_EXERCISE DIRECTIONS_.
Format the entries below as a JSON list of strings, with one string per line and blank lines omitted.

*** Opening RECORDS SUPPLIED ***

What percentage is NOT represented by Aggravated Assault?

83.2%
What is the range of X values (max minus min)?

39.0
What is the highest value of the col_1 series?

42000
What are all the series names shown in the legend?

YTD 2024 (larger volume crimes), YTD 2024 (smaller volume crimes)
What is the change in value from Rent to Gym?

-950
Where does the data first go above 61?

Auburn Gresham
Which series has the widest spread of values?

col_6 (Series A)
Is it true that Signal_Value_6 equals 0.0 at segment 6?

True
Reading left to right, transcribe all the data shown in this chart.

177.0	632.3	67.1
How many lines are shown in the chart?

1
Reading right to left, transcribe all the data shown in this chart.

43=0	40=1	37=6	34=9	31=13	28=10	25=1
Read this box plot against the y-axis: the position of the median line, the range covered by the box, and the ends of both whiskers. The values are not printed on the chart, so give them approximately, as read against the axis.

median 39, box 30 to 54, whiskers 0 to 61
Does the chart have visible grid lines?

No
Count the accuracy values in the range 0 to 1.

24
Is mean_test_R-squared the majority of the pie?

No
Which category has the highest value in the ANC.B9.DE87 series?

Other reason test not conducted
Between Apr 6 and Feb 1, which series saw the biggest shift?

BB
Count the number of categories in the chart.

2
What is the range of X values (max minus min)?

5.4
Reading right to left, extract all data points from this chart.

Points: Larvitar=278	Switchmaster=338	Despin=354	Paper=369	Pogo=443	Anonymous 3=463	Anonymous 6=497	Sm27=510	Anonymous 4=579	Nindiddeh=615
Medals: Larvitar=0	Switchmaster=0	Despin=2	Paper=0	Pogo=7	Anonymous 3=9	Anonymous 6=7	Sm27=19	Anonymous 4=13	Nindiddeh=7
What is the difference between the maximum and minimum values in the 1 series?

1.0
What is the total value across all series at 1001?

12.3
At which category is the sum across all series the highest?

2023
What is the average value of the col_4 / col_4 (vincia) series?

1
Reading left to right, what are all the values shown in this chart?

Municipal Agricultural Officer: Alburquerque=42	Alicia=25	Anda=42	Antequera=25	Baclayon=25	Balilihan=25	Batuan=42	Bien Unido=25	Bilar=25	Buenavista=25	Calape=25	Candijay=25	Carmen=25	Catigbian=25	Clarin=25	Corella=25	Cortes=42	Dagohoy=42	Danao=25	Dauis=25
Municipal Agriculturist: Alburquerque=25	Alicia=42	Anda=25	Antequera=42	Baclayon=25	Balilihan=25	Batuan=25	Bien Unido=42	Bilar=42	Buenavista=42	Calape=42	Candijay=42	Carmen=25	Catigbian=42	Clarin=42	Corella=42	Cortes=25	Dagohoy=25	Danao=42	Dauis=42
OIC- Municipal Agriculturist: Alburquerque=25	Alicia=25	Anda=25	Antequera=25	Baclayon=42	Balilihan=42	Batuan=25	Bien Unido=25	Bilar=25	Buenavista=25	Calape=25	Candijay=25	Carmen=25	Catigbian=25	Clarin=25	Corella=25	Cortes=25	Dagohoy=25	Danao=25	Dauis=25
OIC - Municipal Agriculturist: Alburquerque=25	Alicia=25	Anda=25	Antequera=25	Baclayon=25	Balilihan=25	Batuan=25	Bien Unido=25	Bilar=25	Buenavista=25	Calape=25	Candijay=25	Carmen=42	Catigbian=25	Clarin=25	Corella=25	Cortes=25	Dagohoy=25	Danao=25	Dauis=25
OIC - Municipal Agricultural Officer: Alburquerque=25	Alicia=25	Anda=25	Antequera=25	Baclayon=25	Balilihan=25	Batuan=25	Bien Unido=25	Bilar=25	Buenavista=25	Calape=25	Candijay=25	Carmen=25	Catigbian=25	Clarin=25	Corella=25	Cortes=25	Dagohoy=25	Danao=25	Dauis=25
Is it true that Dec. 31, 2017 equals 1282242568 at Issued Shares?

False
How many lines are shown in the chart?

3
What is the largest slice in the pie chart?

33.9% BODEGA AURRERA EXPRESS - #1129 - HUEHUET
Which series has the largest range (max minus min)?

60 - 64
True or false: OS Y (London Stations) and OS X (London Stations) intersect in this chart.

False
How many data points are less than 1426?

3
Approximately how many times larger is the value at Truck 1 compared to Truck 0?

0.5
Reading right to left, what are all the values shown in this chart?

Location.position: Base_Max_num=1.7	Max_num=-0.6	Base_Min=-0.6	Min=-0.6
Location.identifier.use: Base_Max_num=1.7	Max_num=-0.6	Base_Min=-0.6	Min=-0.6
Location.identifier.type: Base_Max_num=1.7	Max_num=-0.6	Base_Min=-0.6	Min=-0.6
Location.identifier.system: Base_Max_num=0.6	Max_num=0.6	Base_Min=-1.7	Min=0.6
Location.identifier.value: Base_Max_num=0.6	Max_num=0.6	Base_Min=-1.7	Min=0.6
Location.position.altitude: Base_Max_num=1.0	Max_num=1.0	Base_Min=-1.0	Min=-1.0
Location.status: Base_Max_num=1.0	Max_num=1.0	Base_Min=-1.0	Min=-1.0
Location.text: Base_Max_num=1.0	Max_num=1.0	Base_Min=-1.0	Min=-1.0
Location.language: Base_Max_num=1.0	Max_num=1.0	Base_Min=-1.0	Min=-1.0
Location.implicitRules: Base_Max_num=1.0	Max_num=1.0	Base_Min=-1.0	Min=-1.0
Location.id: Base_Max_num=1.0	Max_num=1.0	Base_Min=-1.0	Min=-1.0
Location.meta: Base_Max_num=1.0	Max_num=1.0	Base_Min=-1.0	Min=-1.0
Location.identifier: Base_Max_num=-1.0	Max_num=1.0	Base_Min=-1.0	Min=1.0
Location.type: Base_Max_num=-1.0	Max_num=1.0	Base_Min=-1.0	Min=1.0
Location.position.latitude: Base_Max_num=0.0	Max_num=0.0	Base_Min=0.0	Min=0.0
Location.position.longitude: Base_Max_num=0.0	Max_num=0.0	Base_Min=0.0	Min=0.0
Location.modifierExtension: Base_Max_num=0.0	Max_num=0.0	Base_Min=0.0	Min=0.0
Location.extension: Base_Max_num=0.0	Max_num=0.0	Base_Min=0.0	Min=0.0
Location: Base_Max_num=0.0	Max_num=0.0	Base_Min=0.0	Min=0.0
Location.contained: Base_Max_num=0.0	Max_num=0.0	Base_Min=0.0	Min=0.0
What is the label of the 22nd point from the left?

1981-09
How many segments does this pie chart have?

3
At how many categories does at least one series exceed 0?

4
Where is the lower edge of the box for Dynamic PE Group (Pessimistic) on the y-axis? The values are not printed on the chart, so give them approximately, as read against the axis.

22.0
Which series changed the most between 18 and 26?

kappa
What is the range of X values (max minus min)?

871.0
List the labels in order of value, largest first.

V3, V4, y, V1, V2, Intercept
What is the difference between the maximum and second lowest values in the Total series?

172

*** Closing RECORDS SUPPLIED ***

_FINISHED EXERCISE_.
[
  "What percentage is NOT represented by Aggravated Assault?",
  "83.2%",
  "What is the range of X values (max minus min)?",
  "39.0",
  "What is the highest value of the col_1 series?",
  "42000",
  "What are all the series names shown in the legend?",
  "YTD 2024 (larger volume crimes), YTD 2024 (smaller volume crimes)",
  "What is the change in value from Rent to Gym?",
  "-950",
  "Where does the data first go above 61?",
  "Auburn Gresham",
  "Which series has the widest spread of values?",
  "col_6 (Series A)",
  "Is it true that Signal_Value_6 equals 0.0 at segment 6?",
  "True",
  "Reading left to right, transcribe all the data shown in this chart.",
  "177.0\t632.3\t67.1",
  "How many lines are shown in the chart?",
  "1",
  "Reading right to left, transcribe all the data shown in this chart.",
  "43=0\t40=1\t37=6\t34=9\t31=13\t28=10\t25=1",
  "Read this box plot against the y-axis: the position of the median line, the range covered by the box, and the ends of both whiskers. The values are not printed on the chart, so give them approximately, as read against the axis.",
  "median 39, box 30 to 54, whiskers 0 to 61",
  "Does the chart have visible grid lines?",
  "No",
  "Count the accuracy values in the range 0 to 1.",
  "24",
  "Is mean_test_R-squared the majority of the pie?",
  "No",
  "Which category has the highest value in the ANC.B9.DE87 series?",
  "Other reason test not conducted",
  "Between Apr 6 and Feb 1, which series saw the biggest shift?",
  "BB",
  "Count the number of categories in the chart.",
  "2",
  "What is the range of X values (max minus min)?",
  "5.4",
  "Reading right to left, extract all data points from this chart.",
  "Points: Larvitar=278\tSwitchmaster=338\tDespin=354\tPaper=369\tPogo=443\tAnonymous 3=463\tAnonymous 6=497\tSm27=510\tAnonymous 4=579\tNindiddeh=615",
  "Medals: Larvitar=0\tSwitchmaster=0\tDespin=2\tPaper=0\tPogo=7\tAnonymous 3=9\tAnonymous 6=7\tSm27=19\tAnonymous 4=13\tNindiddeh=7",
  "What is the difference between the maximum and minimum values in the 1 series?",
  "1.0",
  "What is the total value across all series at 1001?",
  "12.3",
  "At which category is the sum across all series the highest?",
  "2023",
  "What is the average value of the col_4 / col_4 (vincia) series?",
  "1",
  "Reading left to right, what are all the values shown in this chart?",
  "Municipal Agricultural Officer: Alburquerque=42\tAlicia=25\tAnda=42\tAntequera=25\tBaclayon=25\tBalilihan=25\tBatuan=42\tBien Unido=25\tBilar=25\tBuenavista=25\tCalape=25\tCandijay=25\tCarmen=25\tCatigbian=25\tClarin=25\tCorella=25\tCortes=42\tDagohoy=42\tDanao=25\tDauis=25",
  "Municipal Agriculturist: Alburquerque=25\tAlicia=42\tAnda=25\tAntequera=42\tBaclayon=25\tBalilihan=25\tBatuan=25\tBien Unido=42\tBilar=42\tBuenavista=42\tCalape=42\tCandijay=42\tCarmen=25\tCatigbian=42\tClarin=42\tCorella=42\tCortes=25\tDagohoy=25\tDanao=42\tDauis=42",
  "OIC- Municipal Agriculturist: Alburquerque=25\tAlicia=25\tAnda=25\tAntequera=25\tBaclayon=42\tBalilihan=42\tBatuan=25\tBien Unido=25\tBilar=25\tBuenavista=25\tCalape=25\tCandijay=25\tCarmen=25\tCatigbian=25\tClarin=25\tCorella=25\tCortes=25\tDagohoy=25\tDanao=25\tDauis=25",
  "OIC - Municipal Agriculturist: Alburquerque=25\tAlicia=25\tAnda=25\tAntequera=25\tBaclayon=25\tBalilihan=25\tBatuan=25\tBien Unido=25\tBilar=25\tBuenavista=25\tCalape=25\tCandijay=25\tCarmen=42\tCatigbian=25\tClarin=25\tCorella=25\tCortes=25\tDagohoy=25\tDanao=25\tDauis=25",
  "OIC - Municipal Agricultural Officer: Alburquerque=25\tAlicia=25\tAnda=25\tAntequera=25\tBaclayon=25\tBalilihan=25\tBatuan=25\tBien Unido=25\tBilar=25\tBuenavista=25\tCalape=25\tCandijay=25\tCarmen=25\tCatigbian=25\tClarin=25\tCorella=25\tCortes=25\tDagohoy=25\tDanao=25\tDauis=25",
  "Is it true that Dec. 31, 2017 equals 1282242568 at Issued Shares?",
  "False",
  "How many lines are shown in the chart?",
  "3",
  "What is the largest slice in the pie chart?",
  "33.9% BODEGA AURRERA EXPRESS - #1129 - HUEHUET",
  "Which series has the largest range (max minus min)?",
  "60 - 64",
  "True or false: OS Y (London Stations) and OS X (London Stations) intersect in this chart.",
  "False",
  "How many data points are less than 1426?",
  "3",
  "Approximately how many times larger is the value at Truck 1 compared to Truck 0?",
  "0.5",
  "Reading right to left, what are all the values shown in this chart?",
  "Location.position: Base_Max_num=1.7\tMax_num=-0.6\tBase_Min=-0.6\tMin=-0.6",
  "Location.identifier.use: Base_Max_num=1.7\tMax_num=-0.6\tBase_Min=-0.6\tMin=-0.6",
  "Location.identifier.type: Base_Max_num=1.7\tMax_num=-0.6\tBase_Min=-0.6\tMin=-0.6",
  "Location.identifier.system: Base_Max_num=0.6\tMax_num=0.6\tBase_Min=-1.7\tMin=0.6",
  "Location.identifier.value: Base_Max_num=0.6\tMax_num=0.6\tBase_Min=-1.7\tMin=0.6",
  "Location.position.altitude: Base_Max_num=1.0\tMax_num=1.0\tBase_Min=-1.0\tMin=-1.0",
  "Location.status: Base_Max_num=1.0\tMax_num=1.0\tBase_Min=-1.0\tMin=-1.0",
  "Location.text: Base_Max_num=1.0\tMax_num=1.0\tBase_Min=-1.0\tMin=-1.0",
  "Location.language: Base_Max_num=1.0\tMax_num=1.0\tBase_Min=-1.0\tMin=-1.0",
  "Location.implicitRules: Base_Max_num=1.0\tMax_num=1.0\tBase_Min=-1.0\tMin=-1.0",
  "Location.id: Base_Max_num=1.0\tMax_num=1.0\tBase_Min=-1.0\tMin=-1.0",
  "Location.meta: Base_Max_num=1.0\tMax_num=1.0\tBase_Min=-1.0\tMin=-1.0",
  "Location.identifier: Base_Max_num=-1.0\tMax_num=1.0\tBase_Min=-1.0\tMin=1.0",
  "Location.type: Base_Max_num=-1.0\tMax_num=1.0\tBase_Min=-1.0\tMin=1.0",
  "Location.position.latitude: Base_Max_num=0.0\tMax_num=0.0\tBase_Min=0.0\tMin=0.0",
  "Location.position.longitude: Base_Max_num=0.0\tMax_num=0.0\tBase_Min=0.0\tMin=0.0",
  "Location.modifierExtension: Base_Max_num=0.0\tMax_num=0.0\tBase_Min=0.0\tMin=0.0",
  "Location.extension: Base_Max_num=0.0\tMax_num=0.0\tBase_Min=0.0\tMin=0.0",
  "Location: Base_Max_num=0.0\tMax_num=0.0\tBase_Min=0.0\tMin=0.0",
  "Location.contained: Base_Max_num=0.0\tMax_num=0.0\tBase_Min=0.0\tMin=0.0",
  "What is the label of the 22nd point from the left?",
  "1981-09",
  "How many segments does this pie chart have?",
  "3",
  "At how many categories does at least one series exceed 0?",
  "4",
  "Where is the lower edge of the box for Dynamic PE Group (Pessimistic) on the y-axis? The values are not printed on the chart, so give them approximately, as read against the axis.",
  "22.0",
  "Which series changed the most between 18 and 26?",
  "kappa",
  "What is the range of X values (max minus min)?",
  "871.0",
  "List the labels in order of value, largest first.",
  "V3, V4, y, V1, V2, Intercept",
  "What is the difference between the maximum and second lowest values in the Total series?",
  "172"
]